Was folgt ist Exerzitium Teil 2: Taschen, Beutel, Telefone und anderes technisches Gerät wandern ins Schließfach. Wir sollen uns frei machen, ent-leeren, entrümpeln und empfänglich werden für das Orakel namens Marina Abramovic.
Atmo Marina Abramovic
Keine ihrer bisherigen Arbeiten war so radikal wie diese, betonte die 67-Jährige beim Presseter-min Anfang der Woche. In dieser eigens für ihr London-Gastspiel konzipierten Performance setze sie ganz auf Minimalismus, Purismus und Energie.
Atmo Marina Abramovic
Zum ersten Mal in ihrem Leben bemühe sie sich um die Schaffung eines charismatischen Raums – fast ganz ohne Requisiten. Alles konzentriere sich auf den Augenblick. Den perfomatorischen Akt habe sie reduziert auf zwei Grundelemente: ihre eigene Präsenz und die Interaktion mit dem Publikum.
Damit es im Museum nicht zu eng wird, ist der erste Einlass auf 150 Personen begrenzt. Von der Garderobe geht es weiter in den ersten, taghellen und ganz in Weiß gehaltenen Galerieraum.
Hypnotisiert und in Trance
Die Besucher versammeln sich um ein quadra-tisches Holzpodest in der Mitte. Nach kurzer Vorrede schreitet Zeremonienmeisterin Abramovic zur Tat. Exerzitium Teil 3: Sie geht auf einen Einzelnen zu – langsam und mit Blickkontakt zum “Auserwählten” – nimmt den Betreffenden an der Hand, flüstert ihm etwas ins Ohr und “entführt” ihn aufs Podest. Nach ein paar Minuten stehen dort sechs Personen, alle mit geschlossenen Augen, wie hypnotisiert oder in Trance.

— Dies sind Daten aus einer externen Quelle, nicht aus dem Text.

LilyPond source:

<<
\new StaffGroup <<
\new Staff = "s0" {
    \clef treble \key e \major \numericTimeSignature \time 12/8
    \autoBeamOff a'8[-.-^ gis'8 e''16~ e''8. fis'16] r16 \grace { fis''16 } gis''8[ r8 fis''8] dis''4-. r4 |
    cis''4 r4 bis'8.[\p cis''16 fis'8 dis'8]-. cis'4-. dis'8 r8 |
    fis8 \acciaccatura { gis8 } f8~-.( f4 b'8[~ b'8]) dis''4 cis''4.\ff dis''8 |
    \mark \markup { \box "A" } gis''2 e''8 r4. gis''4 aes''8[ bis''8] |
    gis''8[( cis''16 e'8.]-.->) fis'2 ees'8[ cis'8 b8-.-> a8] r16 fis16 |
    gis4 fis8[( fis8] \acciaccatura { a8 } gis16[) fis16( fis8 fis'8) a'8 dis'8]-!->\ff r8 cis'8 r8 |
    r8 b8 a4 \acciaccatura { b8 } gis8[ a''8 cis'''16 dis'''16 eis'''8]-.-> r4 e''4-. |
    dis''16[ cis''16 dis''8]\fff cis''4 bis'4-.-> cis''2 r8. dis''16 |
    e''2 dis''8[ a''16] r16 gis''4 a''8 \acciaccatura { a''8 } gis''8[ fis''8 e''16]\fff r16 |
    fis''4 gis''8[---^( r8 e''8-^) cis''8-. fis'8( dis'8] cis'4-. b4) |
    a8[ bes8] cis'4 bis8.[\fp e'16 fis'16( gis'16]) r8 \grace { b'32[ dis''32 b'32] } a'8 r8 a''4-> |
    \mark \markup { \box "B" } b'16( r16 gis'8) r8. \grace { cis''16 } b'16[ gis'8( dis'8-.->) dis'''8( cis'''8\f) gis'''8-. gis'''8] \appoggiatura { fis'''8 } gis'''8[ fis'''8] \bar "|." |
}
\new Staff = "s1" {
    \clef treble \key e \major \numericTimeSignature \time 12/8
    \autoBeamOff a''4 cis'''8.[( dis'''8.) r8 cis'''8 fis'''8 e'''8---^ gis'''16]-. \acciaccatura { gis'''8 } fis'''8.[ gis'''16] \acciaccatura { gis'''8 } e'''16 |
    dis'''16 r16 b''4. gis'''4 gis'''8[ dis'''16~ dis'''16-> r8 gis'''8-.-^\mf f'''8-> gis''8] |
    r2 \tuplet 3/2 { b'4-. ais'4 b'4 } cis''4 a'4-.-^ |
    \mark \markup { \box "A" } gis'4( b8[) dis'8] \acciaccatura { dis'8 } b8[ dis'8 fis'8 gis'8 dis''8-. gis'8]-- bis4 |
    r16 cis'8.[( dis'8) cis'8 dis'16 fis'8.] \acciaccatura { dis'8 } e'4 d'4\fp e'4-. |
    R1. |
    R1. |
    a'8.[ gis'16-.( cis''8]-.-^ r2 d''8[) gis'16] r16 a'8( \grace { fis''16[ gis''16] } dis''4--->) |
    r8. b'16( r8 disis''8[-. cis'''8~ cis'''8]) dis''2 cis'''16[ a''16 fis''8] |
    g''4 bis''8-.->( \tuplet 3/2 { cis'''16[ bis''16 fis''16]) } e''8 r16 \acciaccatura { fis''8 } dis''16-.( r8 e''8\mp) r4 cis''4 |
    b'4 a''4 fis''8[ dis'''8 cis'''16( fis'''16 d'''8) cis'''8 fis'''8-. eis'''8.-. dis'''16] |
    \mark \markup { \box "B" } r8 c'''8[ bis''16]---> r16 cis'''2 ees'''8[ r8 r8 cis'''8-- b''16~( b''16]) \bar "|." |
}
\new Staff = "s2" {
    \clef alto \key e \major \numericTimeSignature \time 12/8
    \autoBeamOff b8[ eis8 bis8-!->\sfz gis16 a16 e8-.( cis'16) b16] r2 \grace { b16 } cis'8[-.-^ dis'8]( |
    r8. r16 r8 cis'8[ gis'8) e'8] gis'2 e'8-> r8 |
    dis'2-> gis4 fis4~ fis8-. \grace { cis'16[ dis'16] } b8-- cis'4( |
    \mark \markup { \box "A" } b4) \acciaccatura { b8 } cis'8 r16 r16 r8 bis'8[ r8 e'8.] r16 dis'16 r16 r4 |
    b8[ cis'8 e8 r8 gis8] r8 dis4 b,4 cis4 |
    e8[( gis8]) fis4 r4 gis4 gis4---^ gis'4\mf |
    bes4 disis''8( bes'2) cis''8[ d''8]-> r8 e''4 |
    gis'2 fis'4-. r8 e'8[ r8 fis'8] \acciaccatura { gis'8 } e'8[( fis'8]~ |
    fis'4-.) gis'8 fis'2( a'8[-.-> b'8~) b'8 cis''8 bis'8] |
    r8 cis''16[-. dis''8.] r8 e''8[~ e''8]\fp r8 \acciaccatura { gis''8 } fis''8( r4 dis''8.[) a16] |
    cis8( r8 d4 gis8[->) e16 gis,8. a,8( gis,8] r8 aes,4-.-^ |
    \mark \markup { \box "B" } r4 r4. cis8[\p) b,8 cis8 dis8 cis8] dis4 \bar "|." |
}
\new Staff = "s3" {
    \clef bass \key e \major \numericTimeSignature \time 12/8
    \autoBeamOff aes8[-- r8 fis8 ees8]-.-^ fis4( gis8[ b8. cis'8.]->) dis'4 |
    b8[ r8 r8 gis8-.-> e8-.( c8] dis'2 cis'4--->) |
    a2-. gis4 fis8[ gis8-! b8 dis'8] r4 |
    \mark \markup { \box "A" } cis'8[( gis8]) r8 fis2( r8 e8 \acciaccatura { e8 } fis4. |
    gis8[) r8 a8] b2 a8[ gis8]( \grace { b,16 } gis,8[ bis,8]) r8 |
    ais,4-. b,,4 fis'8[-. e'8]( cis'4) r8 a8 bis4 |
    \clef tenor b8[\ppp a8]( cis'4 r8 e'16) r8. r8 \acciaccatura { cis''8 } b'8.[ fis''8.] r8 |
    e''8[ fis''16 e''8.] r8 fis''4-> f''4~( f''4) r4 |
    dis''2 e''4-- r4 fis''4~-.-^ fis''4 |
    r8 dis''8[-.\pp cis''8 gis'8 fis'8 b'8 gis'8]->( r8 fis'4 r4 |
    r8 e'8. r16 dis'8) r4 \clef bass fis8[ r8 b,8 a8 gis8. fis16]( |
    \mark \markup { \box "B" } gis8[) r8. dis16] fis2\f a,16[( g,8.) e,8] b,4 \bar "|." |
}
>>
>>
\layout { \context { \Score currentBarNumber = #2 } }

Nach und nach – wir sind im vierten Akt des Spielchens – schwärmen dann in Schwarz gekleidete Gehilfinnen und Gehilfen der Künstlerin aus und greifen sich ihre Statisten. Den einen führen sie nach nebenan und lassen ihn wie einen Sträfling in der Raummitte stehen, andere werden an der Wand positioniert, mit dem Gesicht zum Weiß. Jeder zum Mitspieler und Kollaborateur. Zum je nach Befindlichkeit zum Auserwählten oder Opfer.
“Die Wände sind leer, und in der ganzen Galerie gibt es kein einziges Exponat. Was nicht heißt, dass es für mich nichts zu tun gibt,” sagt Abramo-vic. “Im Gegenteil: das Nichts wird mich voll be-schäftigen, die geballte Energie meines Publikums im Hier und Jetzt.”
So oder ähnlich wird es ablaufen, das lautlose, schweigsame Ritual des “Jeder für sich” und “Alle miteinander”: 512 Stunden lang, bis Ende August.
Exerzitium Teil 5: Am Ausgang der Galerie liegen Notizzettel bereit. Besucher dürfen und sollen ihre Eindrücke festhalten. Auf einem der Zettel war zu lesen: “Marina Abramovic ist soooo sexy. Und so voller Weisheit.” Auf einem anderen stand: “Ich kam mir vor wie in einer Strafkolonie. Aber hat Spaß gemacht!”